Dans le détail, le transport routier, premier émetteur de GES en France avec 119 Mt CO2e en 2023, soit près d’un tiers des émissions totales, observe une «lente réduction» de 3,4 %, souligne l’organisme mandaté pour réaliser le bilan carbone de la France. Quant aux émissions de GES agricoles, elles sont en léger recul de 1,6 % entre 2022 et 2023 en lien avec la baisse des émissions de méthane (CH4) et de protoxyde d’azote (N2O). La chute est beaucoup plus marquée concernant le secteur industriel (-8,7 % entre 2022 et 2023), notamment grâce «à la baisse des productions des activités les plus émettrices, à savoir le ciment (-7.3 %), l’acier (-6.4 % pour l’acier de hauts fourneaux) et la chimie organique et inorganique (-9 %)».
Une réelle «bonne nouvelle»
ONG et exécutif s’accordent tout de même sur un point : cette réduction de 5,8 % des émissions du pays en un an est «une bonne nouvelle». Ce n’est pas la première fois que la France peut se targuer d’un tel résultat ; cela s’était aussi produit en 2020 (-9,0 %, en raison de la crise sanitaire) et 2014 (-6,6 %, grâce à un hiver très doux par rapport à 2013). «Néanmoins, les records de baisse précédents étaient liés, au moins en partie, à des effets conjoncturels importants, expose le Citepa.
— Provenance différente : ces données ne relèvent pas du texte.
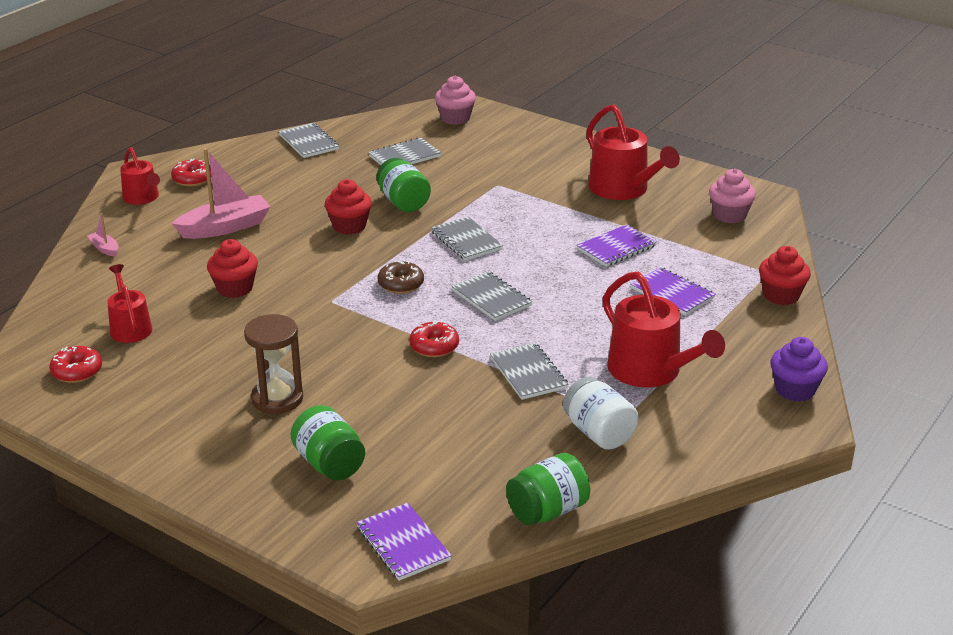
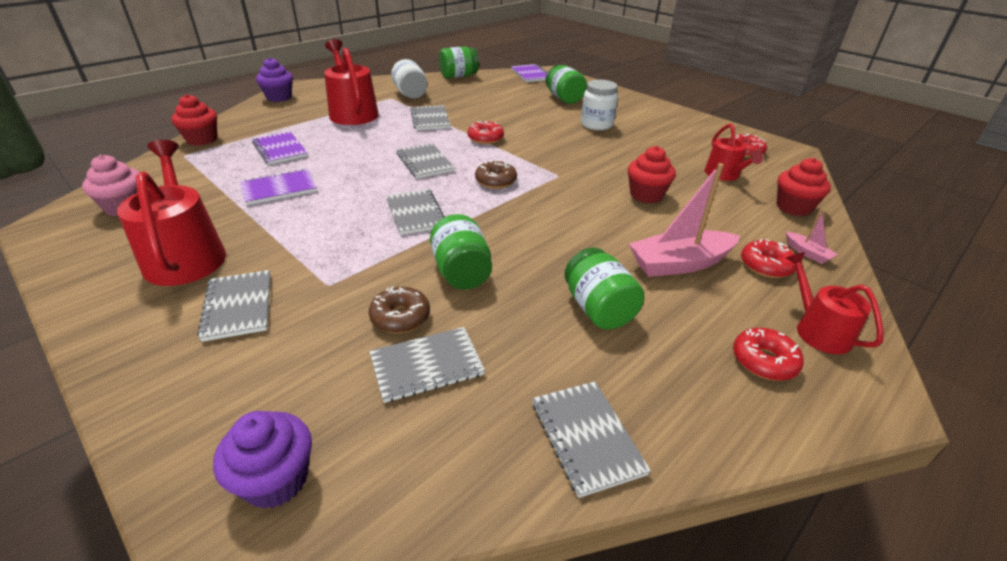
camera: 170 degrees left, 5 degrees up
(151, 234) = (766, 266): none -> red donut
(277, 399) = (596, 125): brown hourglass -> white jar
(297, 192) = (598, 309): none -> green jar
(349, 226) = (534, 246): red cupcake -> red cupcake (793, 207)
(434, 174) = (400, 317): none -> brown donut
(455, 118) = (276, 480): pink cupcake -> purple cupcake
(546, 168) = (238, 306): none -> grey notebook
Par ailleurs, lors de ces précédentes années record, à part en 2020, tous les secteurs ne participaient pas à ces réductions d’émissions. En 2023, hors puits de carbone, on observe donc une situation inédite où tous les grands secteurs émetteurs participent à une baisse des émissions, dans un contexte particulier (inflation, reprise de production nucléaire…) mais sans crise économique majeure.»
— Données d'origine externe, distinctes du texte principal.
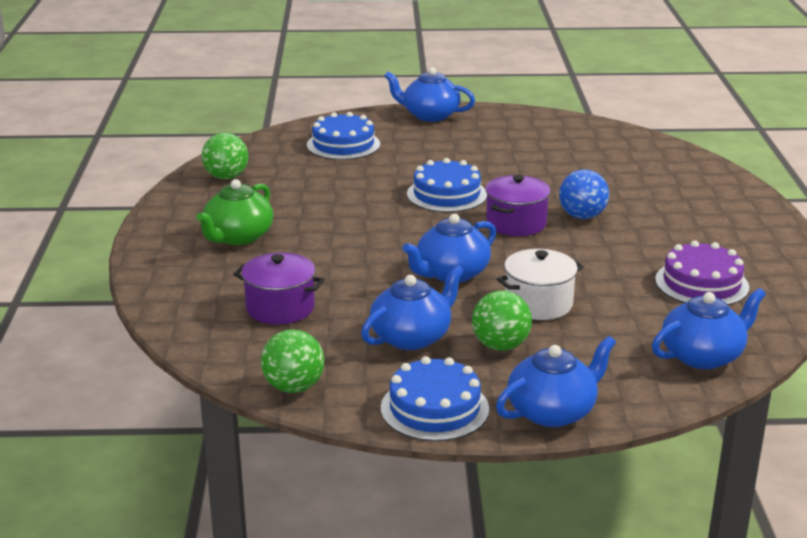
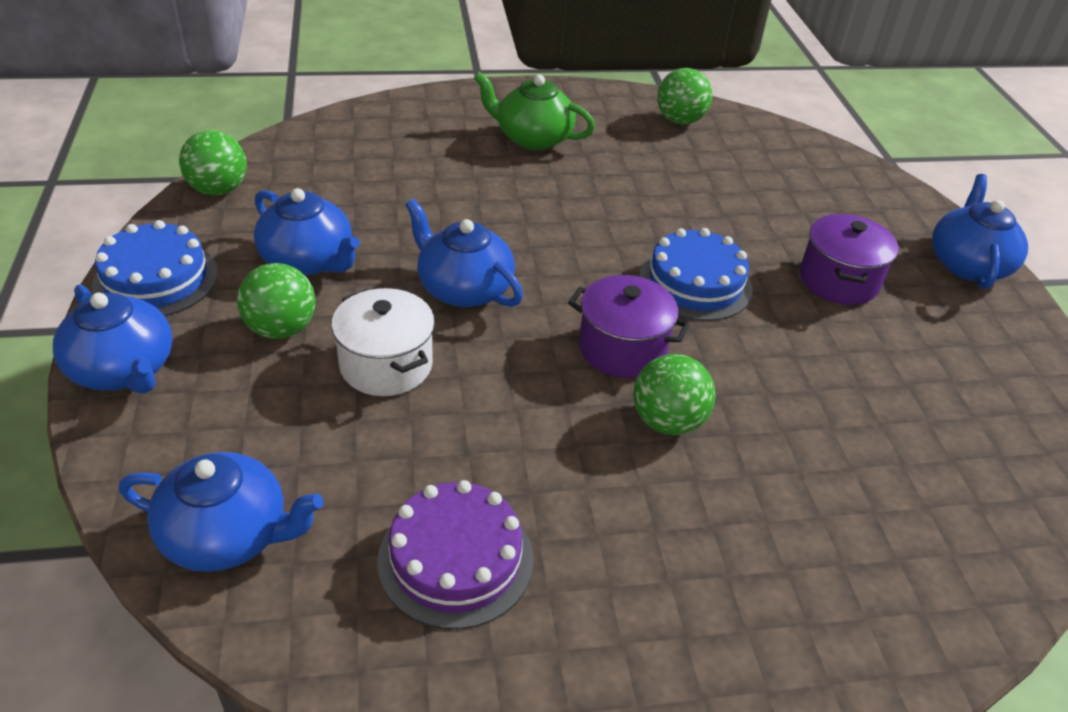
camera: 80 degrees right, 15 degrees up
(280, 308) = (376, 173): purple pot -> purple pot (838, 280)
(343, 145) = (815, 193): blue cake -> none
(582, 216) = (667, 421): blue ball -> green ball
(703, 356) = (228, 535): blue teapot -> blue teapot turned 45 degrees counterclockwise

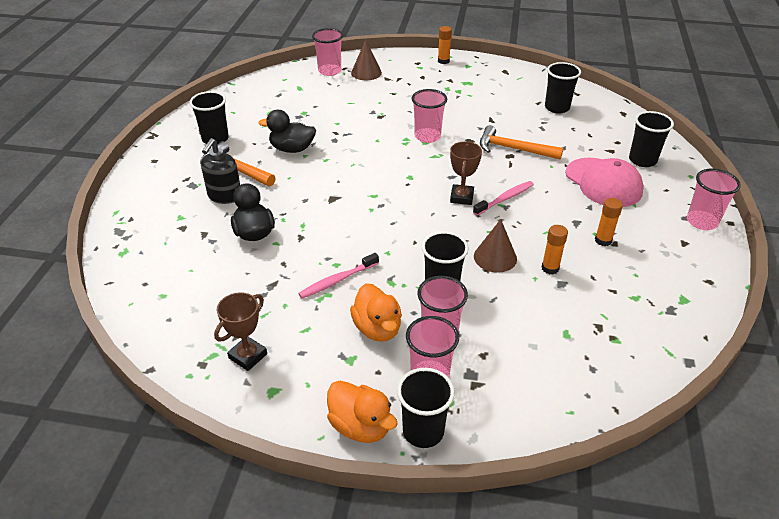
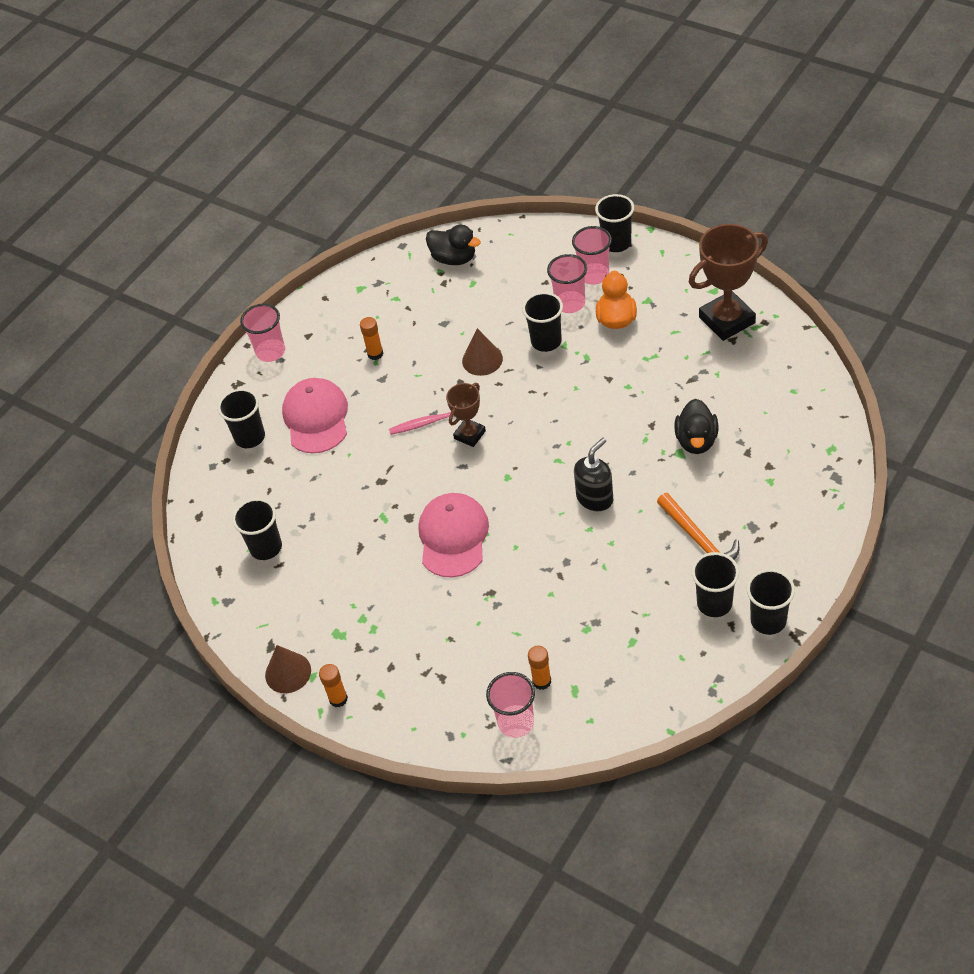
camera: 150 degrees left, 10 degrees up
(174, 138) = (768, 620): none -> black cup
(224, 196) = (718, 499): black soap dispenser -> black soap dispenser (595, 498)
(248, 356) = (727, 320): brown trophy -> brown trophy, size x1.79
(292, 149) = (623, 558): black duck -> black duck (454, 258)
(337, 280) = (632, 369): pink toothbrush -> none
(360, 426) = (657, 255): orange duck -> none
(366, 72) = (464, 701): brown cone -> brown cone (288, 672)
(427, 136) = (453, 537): pink cup -> pink cap
(513, 149) = (369, 490): orange hammer -> none
(550, 268) = (443, 338): orange glue stick -> orange glue stick (542, 681)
Il y a toutefois un gros point noir, dévoile également l’organisme indépendant ce jeudi. Le pays manque en effet de peu son budget carbone pour la période 2019-2023 en raison d’une absorption insuffisante de carbone (CO2) par les forêts et les sols (les fameux puits de carbone naturels), et ce malgré l’accélération de la baisse des rejets de gaz à effet de serre dans son économie. Avec la photosynthèse, les arbres stockent naturellement le carbone de l’air dans leurs branches et leurs racines, mais les volumes stockés n’ont pas été à la hauteur des prévisions.
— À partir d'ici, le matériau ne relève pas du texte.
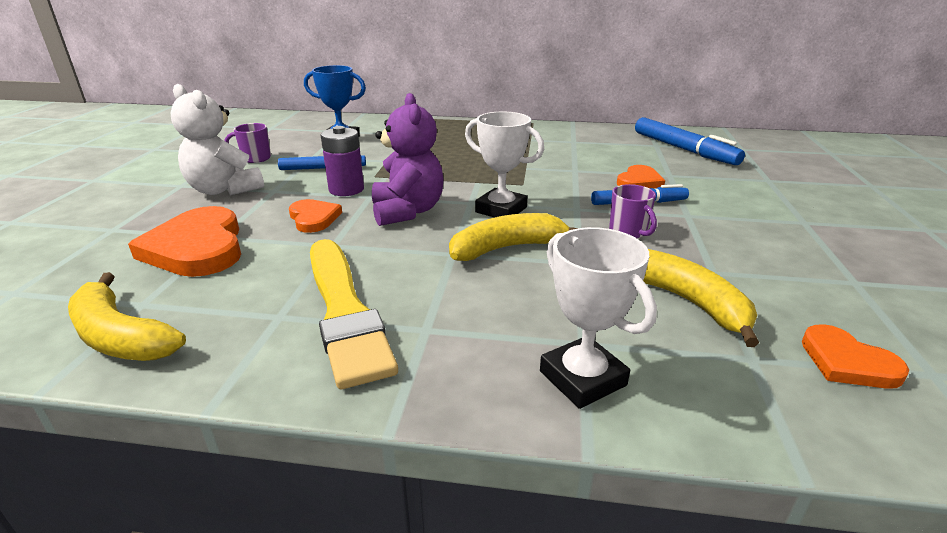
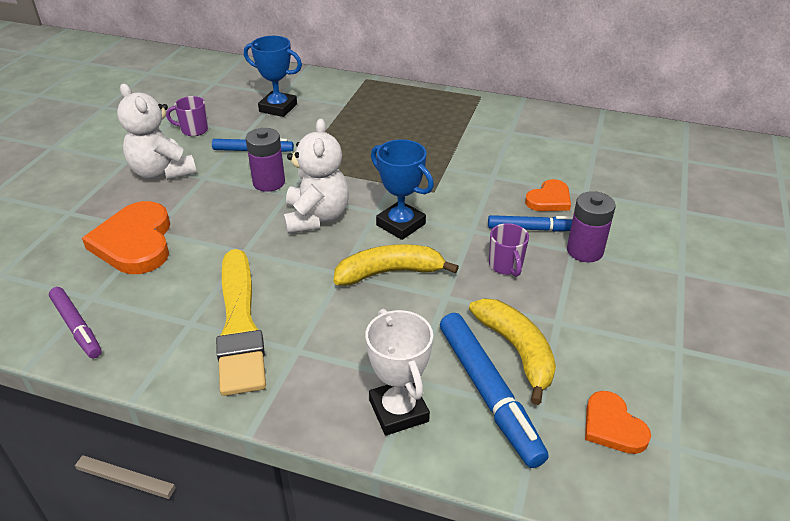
camera: 10 degrees right, 10 degrees up
(121, 336) = (77, 327): yellow banana -> purple marker
(314, 218) = (234, 217): orange heart -> none
(407, 211) = (316, 217): purple teddy bear -> white teddy bear
(501, 210) = (401, 224): white trophy -> blue trophy
(683, 149) = (620, 155): blue marker -> blue marker (488, 393)
(699, 214) = (584, 251): none -> purple battery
La stratégie nationale bas carbone (SNBC) 2019-2023 prévoyait un puits de carbone captant entre -40 et -45 Mt à horizon 2030 mais ce dernier «s’est considérablement réduit pour atteindre environ -20 Mt CO2 dans les années récentes, notamment en raison de l’effet couplé de sécheresses à répétition depuis 2015, de maladies affectant le taux de mortalité des arbres, et d’une hausse des récoltes de bois», continue le Citepa. Au total, durant ces cinq années, les émissions nettes de la France atteignent en moyenne 380 Mt «contre un objectif de 379 Mt, soit un dépassement de 1,4 Mt» (0,4 %), indique l’organisme, ajoutant que «cette diminution du puits implique un effort encore plus conséquent sur les autres secteurs afin de parvenir à la neutralité carbone».
Mise à jour ce jeudi 23 mai à 16h01 avec l’analyse détaillée du Citepa.